> **INSTRUÇÕES**
(1) Passe para o inglês esta frase do texto sobre o voto nulo: "Até pessoas de esquerda anti-petistas embarcaram na campanha anti-voto nulo liderada pelo PSDB."
(2) Coloque numa lista numerada as linhas dos registros que começam na linha com "right knee: (768, 454, 4)" e vão até a linha com "left knee: (941, 458, -14)", incluindo as duas e deixando de fora as linhas em branco.

> **TEXTO DE ORIGEM**
---
Sobre o voto nulo nas eleições de 2014

Blog Novas Cartas Persas

A partir do lançamento pela candidatura do PSDB da campanha contra o voto nulo, a mídia descobriu o grande fato novo das eleições de 2014: a quantidade grande de intenções de voto em branco e nulo (para simplificar, direi apenas “voto nulo”).

Dando eco à campanha tucana, o colunista da Folha Fernando Rodrigues quase desenhou em sua coluna (caso algum desavisado não entendesse), como se dissesse: “vote em alguém, eleitor, ou Dilma vence no 1º turno, coisa que nem você nem eu queremos”. Na mesma linha, também depois de o PSDB ter colocado a campanha na rua contra o voto nulo, o Estadão publicou umaentrevista com uma diretora do Ibope, no qual ela afirma, sem qualquer embasamento em evidência, que o eleitorado que vota nulo tem perfil próximo ao da oposição. Até pessoas de esquerda anti-petistas embarcaram na campanha anti-voto nulo liderada pelo PSDB.
---
> **TRECHOS DOS REGISTROS**
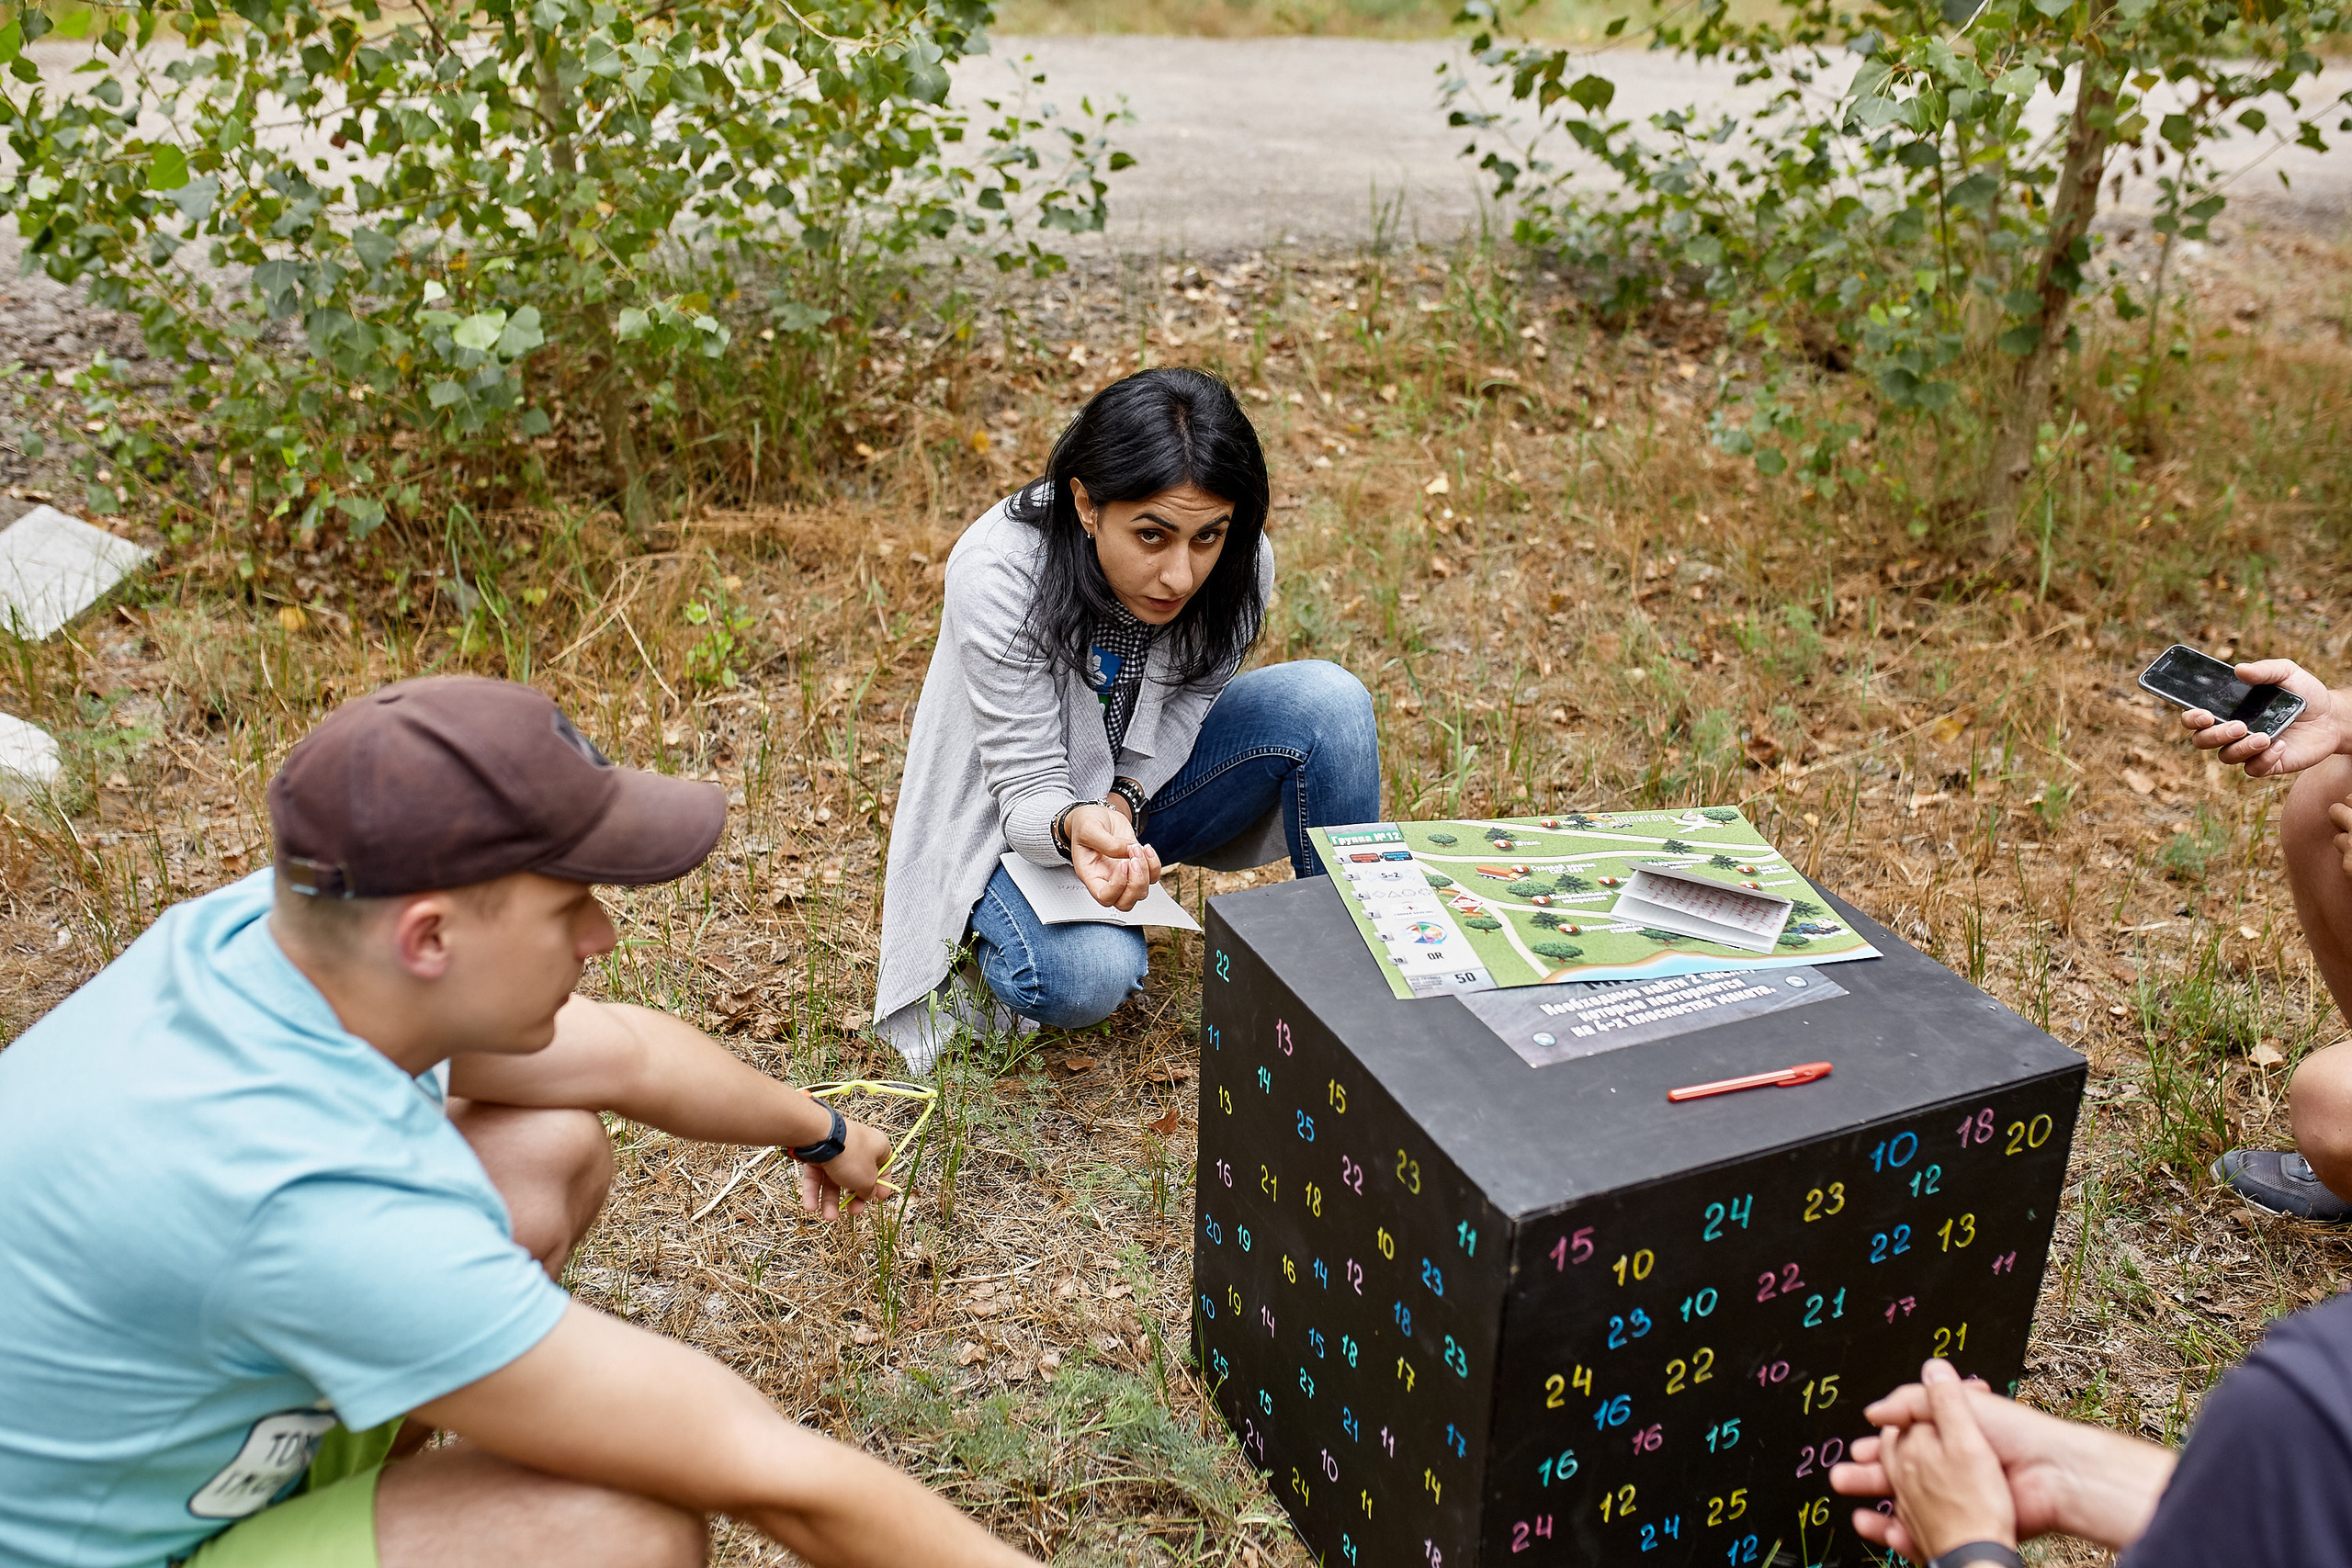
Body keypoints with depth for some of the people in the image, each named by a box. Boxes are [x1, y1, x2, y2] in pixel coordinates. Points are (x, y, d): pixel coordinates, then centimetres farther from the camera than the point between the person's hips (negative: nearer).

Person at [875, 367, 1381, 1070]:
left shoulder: (1241, 567, -20)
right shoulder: (998, 572, -32)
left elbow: (1178, 718, -7)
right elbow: (1028, 789, -27)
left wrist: (1124, 799, -28)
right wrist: (1075, 828, -50)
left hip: (1142, 783, 4)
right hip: (1019, 815, -4)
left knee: (1327, 698, -21)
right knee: (1088, 978, -34)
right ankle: (986, 940, 3)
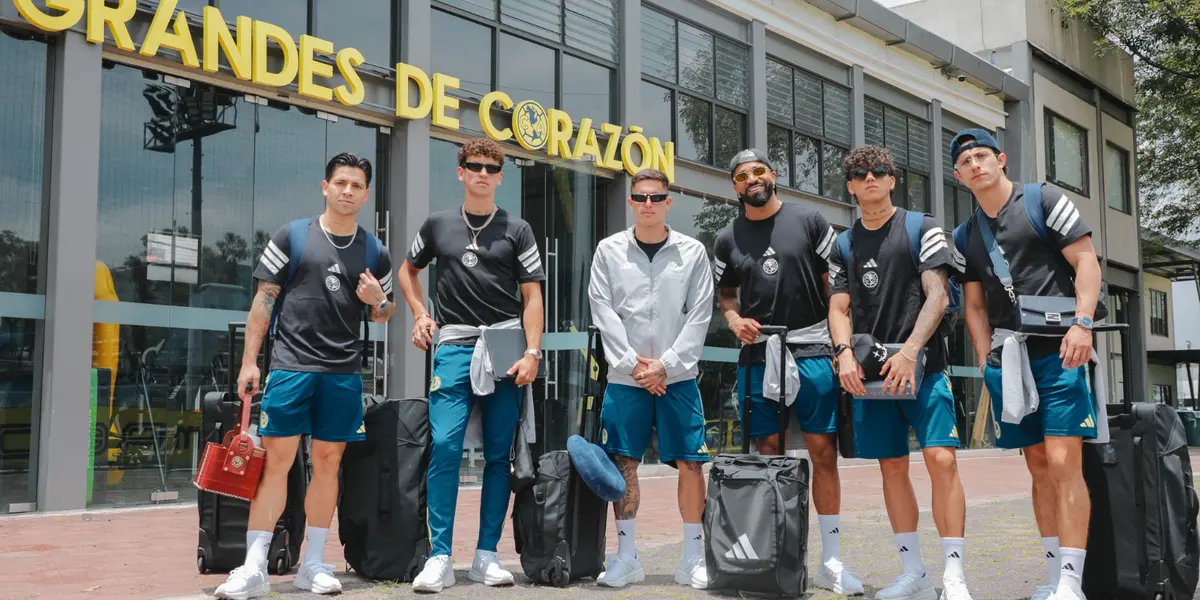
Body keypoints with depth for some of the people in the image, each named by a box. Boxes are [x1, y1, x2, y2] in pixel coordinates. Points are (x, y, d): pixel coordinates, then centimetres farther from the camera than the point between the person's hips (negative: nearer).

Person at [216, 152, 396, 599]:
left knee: (328, 462, 6)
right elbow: (264, 299, 3)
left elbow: (384, 314, 19)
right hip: (290, 364, -2)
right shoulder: (291, 236, 3)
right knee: (276, 460, -5)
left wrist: (378, 301, -5)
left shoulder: (375, 252, 11)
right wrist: (249, 361, -2)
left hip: (344, 372, 3)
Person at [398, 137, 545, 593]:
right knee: (445, 445, -11)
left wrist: (532, 353, -8)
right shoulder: (437, 225, 12)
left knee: (499, 453, 3)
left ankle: (486, 555, 11)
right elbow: (408, 270, 27)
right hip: (455, 345, 0)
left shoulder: (516, 230, 8)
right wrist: (420, 314, 10)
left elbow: (532, 296, 3)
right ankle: (440, 557, -6)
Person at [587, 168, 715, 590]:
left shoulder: (693, 252, 4)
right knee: (623, 464, 1)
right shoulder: (610, 251, 5)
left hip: (678, 376, 0)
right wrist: (633, 363, -10)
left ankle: (692, 557, 11)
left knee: (690, 463, -1)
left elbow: (699, 315, -1)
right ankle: (627, 557, 12)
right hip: (626, 377, 0)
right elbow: (603, 311, 0)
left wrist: (666, 365, -10)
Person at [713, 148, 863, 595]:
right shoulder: (728, 238, 11)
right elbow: (724, 293, 21)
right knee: (768, 454, 4)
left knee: (824, 452, -3)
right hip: (757, 355, 2)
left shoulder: (810, 222, 3)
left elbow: (836, 285, 3)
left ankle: (831, 561, 6)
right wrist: (734, 319, -2)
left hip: (812, 351, -2)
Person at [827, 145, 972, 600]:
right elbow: (839, 309, 8)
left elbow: (937, 296, -6)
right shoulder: (843, 246, 14)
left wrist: (909, 351, -18)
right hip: (871, 371, 4)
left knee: (941, 458, -14)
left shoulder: (922, 230, 3)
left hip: (922, 365, -4)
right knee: (892, 467, 6)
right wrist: (844, 352, -12)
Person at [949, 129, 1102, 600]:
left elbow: (1086, 261, -4)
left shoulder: (1045, 200, 2)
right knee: (1039, 467, 8)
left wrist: (1082, 322, -16)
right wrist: (987, 363, 5)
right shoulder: (966, 235, 16)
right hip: (1007, 358, 5)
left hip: (1058, 350, -5)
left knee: (1063, 463, -12)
---
> **LISTA DE RESPOSTAS**
(1) Even anti-PT left-wing people jumped on board the anti-null-vote campaign led by the PSDB.

(2)
1. right knee: (768, 454, 4)
2. left knee: (824, 452, -3)
3. right hip: (757, 355, 2)
4. left shoulder: (810, 222, 3)
5. left elbow: (836, 285, 3)
6. left ankle: (831, 561, 6)
7. right wrist: (734, 319, -2)
8. left hip: (812, 351, -2)
9. Person at [827, 145, 972, 600]:
10. right elbow: (839, 309, 8)
11. left elbow: (937, 296, -6)
12. right shoulder: (843, 246, 14)
13. left wrist: (909, 351, -18)
14. right hip: (871, 371, 4)
15. left knee: (941, 458, -14)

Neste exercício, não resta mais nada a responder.